Universities and secondary sources do not always agree on whether full-time students get state-funded PSD, or on the exact insured amounts and the current PSD rate. Do not treat any single number here as settled. Confirm with your university's international office, Sodra, the Migration Information Centre (free, toll-free 0 800 22922) and the Migration Department before you apply or buy.

Frequently asked

Are international students covered by Lithuania's state health insurance?+

Not automatically. Non-EU students on a national (D) visa are not in the state PSD system and need private cover. A non-EU student on a temporary residence permit who is legally employed and whose employer pays PSD is brought into the state system. Confirm your own status with your university and the official sources.

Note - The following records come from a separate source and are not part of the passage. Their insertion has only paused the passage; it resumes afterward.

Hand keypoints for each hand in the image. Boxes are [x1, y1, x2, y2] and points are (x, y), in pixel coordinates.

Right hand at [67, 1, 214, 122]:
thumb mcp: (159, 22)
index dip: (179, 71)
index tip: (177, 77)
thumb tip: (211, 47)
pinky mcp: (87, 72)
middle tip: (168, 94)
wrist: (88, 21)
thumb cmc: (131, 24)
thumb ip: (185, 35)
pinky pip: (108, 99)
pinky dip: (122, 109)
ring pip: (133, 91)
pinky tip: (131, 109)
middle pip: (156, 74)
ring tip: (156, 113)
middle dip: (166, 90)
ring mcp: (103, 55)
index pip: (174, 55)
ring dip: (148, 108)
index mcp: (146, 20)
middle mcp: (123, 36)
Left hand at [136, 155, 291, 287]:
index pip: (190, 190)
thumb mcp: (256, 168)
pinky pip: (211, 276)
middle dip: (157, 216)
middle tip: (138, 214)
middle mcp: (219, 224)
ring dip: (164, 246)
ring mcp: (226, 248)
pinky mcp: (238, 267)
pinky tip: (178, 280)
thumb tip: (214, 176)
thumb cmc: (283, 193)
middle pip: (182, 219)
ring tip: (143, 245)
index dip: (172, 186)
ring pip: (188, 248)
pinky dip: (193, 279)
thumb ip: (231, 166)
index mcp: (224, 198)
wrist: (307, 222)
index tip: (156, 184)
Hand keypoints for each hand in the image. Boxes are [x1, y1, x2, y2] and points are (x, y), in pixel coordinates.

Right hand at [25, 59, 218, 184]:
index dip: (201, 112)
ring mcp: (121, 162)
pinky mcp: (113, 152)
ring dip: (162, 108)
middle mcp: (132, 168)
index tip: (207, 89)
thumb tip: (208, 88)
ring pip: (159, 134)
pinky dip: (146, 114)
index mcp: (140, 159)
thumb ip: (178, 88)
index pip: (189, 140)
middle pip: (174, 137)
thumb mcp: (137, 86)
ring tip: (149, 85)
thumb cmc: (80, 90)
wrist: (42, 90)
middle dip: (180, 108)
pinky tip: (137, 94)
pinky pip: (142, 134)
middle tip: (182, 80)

Does an EHIC card work for EU students in Lithuania?+

Yes, for emergency and necessary care from public providers, but it does not cover everything (e.g. routine private visits). Many students top it up with private insurance.

How much does private student health insurance cost?+

Roughly €50–€150 per year for a basic policy, depending on the cover. Always check the insured amount meets the immigration requirement before you buy.

Can I get state insurance if I work part-time?+

If you hold a temporary residence permit and are legally employed, your employer pays PSD contributions and you enter the state health system. The cover follows the employment, so gaps between contracts can leave you uninsured. Check the current rules with Sodra.

What insured amount do I need for a residence permit?+

Around €10,000 for a temporary residence permit and about €30,000 for a national visa (as of 2026 — confirm with the Migration Department and your university).